**STORED RECORDS**:

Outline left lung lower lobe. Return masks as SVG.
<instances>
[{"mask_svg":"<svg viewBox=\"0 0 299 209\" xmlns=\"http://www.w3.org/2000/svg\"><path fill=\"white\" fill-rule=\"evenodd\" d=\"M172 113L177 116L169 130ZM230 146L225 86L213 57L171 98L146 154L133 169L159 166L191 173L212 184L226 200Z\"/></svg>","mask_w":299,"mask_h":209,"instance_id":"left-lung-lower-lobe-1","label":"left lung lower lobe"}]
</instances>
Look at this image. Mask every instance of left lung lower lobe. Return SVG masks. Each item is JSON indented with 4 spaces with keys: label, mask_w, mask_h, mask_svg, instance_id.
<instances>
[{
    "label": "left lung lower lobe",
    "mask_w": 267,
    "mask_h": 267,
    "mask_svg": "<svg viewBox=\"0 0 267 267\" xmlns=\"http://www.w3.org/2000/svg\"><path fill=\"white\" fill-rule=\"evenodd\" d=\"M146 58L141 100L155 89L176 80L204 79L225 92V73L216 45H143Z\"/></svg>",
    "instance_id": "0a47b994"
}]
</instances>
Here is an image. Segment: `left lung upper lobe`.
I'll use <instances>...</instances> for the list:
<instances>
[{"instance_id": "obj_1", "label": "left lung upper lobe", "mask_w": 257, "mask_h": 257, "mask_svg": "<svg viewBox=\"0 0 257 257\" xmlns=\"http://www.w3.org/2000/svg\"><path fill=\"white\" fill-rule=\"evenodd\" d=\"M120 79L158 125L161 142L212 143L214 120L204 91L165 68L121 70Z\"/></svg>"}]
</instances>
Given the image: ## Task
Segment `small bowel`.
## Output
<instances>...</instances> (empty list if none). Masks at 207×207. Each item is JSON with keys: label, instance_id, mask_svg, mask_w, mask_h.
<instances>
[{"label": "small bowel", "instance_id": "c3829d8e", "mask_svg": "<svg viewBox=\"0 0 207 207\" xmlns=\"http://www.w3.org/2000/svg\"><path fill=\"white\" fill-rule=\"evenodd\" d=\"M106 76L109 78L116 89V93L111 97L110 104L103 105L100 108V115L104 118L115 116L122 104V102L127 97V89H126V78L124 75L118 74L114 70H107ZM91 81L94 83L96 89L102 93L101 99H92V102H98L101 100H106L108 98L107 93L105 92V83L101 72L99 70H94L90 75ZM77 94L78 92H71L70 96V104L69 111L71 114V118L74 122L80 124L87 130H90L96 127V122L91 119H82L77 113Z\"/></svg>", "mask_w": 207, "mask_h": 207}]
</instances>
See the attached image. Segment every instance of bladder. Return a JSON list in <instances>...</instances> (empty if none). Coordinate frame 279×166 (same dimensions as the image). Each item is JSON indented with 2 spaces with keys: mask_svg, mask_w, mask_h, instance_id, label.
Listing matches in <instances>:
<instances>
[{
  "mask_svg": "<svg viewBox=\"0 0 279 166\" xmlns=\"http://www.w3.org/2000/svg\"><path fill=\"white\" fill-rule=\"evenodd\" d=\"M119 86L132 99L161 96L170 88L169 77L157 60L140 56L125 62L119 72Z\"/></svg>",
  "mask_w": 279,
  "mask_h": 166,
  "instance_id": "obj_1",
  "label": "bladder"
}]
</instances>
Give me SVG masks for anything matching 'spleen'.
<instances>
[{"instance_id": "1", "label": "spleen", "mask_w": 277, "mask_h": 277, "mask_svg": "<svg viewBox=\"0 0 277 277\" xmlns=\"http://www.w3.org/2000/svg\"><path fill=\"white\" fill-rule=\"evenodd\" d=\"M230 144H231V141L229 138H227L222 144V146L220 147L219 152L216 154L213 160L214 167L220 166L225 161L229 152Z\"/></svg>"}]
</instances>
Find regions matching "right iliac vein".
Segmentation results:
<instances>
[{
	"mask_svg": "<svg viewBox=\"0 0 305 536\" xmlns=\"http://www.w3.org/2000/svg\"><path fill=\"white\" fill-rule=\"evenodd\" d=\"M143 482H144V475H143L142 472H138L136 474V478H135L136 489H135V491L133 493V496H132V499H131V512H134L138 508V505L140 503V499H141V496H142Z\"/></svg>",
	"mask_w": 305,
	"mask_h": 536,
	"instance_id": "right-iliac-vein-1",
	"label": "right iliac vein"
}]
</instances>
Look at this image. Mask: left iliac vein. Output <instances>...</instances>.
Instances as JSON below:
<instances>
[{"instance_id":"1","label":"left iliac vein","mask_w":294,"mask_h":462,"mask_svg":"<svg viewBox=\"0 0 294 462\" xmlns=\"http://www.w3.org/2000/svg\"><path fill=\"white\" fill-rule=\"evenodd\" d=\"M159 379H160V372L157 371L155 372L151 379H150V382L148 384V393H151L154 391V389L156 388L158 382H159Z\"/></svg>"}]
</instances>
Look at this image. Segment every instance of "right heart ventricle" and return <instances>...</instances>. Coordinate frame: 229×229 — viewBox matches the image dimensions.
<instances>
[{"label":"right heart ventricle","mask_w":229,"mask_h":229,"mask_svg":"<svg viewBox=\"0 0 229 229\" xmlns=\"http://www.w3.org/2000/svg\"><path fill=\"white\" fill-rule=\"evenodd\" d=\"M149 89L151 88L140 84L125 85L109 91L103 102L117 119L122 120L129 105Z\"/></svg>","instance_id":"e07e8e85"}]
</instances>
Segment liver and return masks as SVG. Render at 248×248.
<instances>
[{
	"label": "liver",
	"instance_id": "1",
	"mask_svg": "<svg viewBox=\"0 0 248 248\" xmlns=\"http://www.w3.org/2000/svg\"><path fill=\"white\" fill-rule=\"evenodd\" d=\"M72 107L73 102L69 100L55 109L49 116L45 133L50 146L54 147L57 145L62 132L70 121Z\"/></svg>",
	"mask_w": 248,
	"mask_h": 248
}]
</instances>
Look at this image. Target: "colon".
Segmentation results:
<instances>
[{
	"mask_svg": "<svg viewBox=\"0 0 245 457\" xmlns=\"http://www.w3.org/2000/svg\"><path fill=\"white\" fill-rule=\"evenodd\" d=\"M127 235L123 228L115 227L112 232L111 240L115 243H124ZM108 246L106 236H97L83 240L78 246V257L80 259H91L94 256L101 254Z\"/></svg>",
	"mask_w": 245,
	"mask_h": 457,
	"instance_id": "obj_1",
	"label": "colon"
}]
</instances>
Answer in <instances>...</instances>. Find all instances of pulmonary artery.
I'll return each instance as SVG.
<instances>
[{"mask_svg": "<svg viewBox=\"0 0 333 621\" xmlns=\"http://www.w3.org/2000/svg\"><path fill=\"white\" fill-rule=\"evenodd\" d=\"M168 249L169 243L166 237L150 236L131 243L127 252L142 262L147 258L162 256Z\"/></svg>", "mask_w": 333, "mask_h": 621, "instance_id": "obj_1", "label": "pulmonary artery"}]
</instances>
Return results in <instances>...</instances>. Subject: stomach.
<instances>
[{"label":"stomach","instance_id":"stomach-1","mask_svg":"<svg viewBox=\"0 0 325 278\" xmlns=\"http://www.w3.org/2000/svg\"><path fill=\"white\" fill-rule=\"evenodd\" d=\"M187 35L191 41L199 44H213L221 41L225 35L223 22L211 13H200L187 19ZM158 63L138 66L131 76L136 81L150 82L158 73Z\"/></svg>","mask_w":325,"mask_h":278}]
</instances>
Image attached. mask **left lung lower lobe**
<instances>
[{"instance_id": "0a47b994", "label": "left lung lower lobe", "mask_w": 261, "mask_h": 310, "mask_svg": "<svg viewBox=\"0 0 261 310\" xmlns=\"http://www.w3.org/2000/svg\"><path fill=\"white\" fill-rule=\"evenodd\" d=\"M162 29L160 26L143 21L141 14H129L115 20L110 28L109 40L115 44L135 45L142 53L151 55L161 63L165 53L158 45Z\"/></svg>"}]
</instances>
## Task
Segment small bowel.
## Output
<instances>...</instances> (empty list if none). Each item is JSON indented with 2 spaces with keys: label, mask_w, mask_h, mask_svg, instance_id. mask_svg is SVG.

**WRITTEN INSTRUCTION**: Please count the lines in the records above that contain the word "Find" and give only that number.

**SOLUTION TO THE PROBLEM**: 2